* _EXERCISE INSTRUCTIONS_: Extract the lines from the line with "Accès aux données" to the line with "Units of distribution", both included, and reproduce them with no changes.

(Stored data entries)
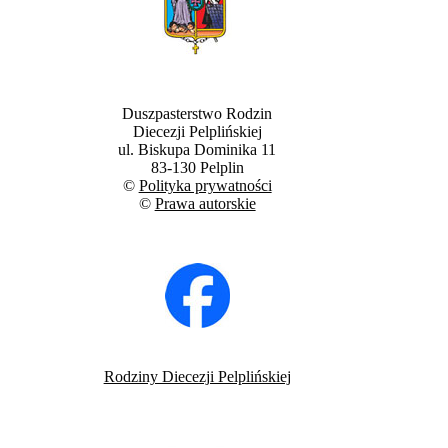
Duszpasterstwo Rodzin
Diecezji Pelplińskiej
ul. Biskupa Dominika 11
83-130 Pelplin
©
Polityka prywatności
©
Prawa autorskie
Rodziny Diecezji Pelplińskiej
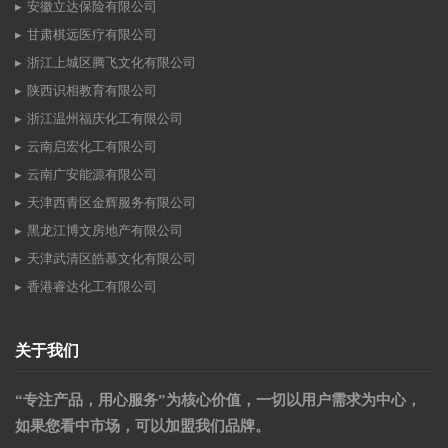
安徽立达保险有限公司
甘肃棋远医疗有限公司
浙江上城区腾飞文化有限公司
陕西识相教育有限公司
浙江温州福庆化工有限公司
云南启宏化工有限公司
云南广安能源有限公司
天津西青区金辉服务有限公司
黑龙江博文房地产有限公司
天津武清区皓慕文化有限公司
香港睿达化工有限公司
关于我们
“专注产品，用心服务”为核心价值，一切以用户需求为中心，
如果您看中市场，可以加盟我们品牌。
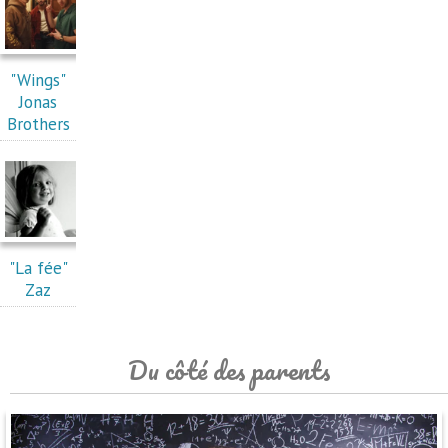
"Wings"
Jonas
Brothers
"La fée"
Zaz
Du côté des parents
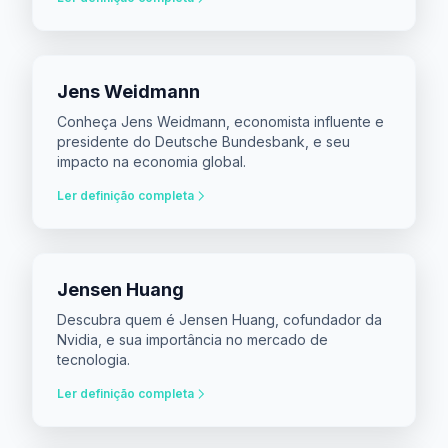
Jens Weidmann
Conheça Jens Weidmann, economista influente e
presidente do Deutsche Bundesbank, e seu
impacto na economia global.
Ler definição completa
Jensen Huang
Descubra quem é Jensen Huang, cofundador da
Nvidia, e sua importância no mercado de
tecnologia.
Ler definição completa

--

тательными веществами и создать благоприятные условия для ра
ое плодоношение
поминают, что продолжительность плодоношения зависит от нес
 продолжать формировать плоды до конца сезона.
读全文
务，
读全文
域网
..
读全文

* * *

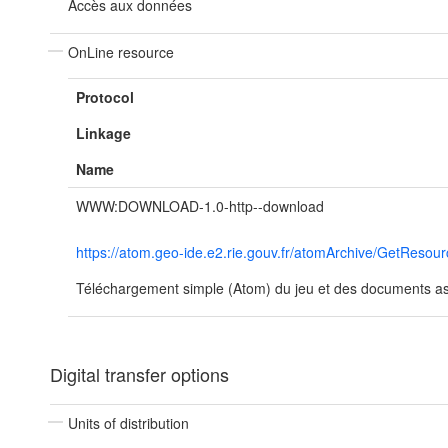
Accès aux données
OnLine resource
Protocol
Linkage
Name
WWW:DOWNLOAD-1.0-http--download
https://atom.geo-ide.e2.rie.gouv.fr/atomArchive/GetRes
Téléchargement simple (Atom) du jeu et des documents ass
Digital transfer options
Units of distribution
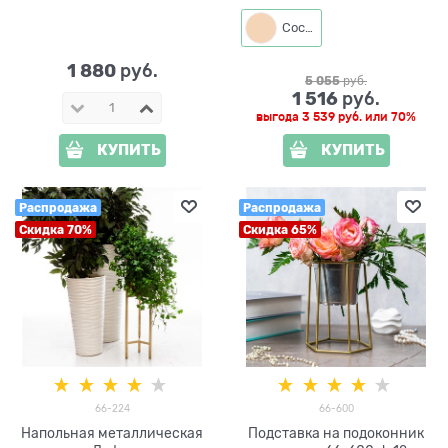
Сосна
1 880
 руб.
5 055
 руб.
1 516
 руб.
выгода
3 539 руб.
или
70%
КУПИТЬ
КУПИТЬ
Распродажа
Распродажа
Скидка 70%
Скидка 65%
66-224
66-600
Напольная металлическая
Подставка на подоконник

* _EXERCISE ANSWER_:
Accès aux données
OnLine resource
Protocol
Linkage
Name
WWW:DOWNLOAD-1.0-http--download
https://atom.geo-ide.e2.rie.gouv.fr/atomArchive/GetRes
Téléchargement simple (Atom) du jeu et des documents ass
Digital transfer options
Units of distribution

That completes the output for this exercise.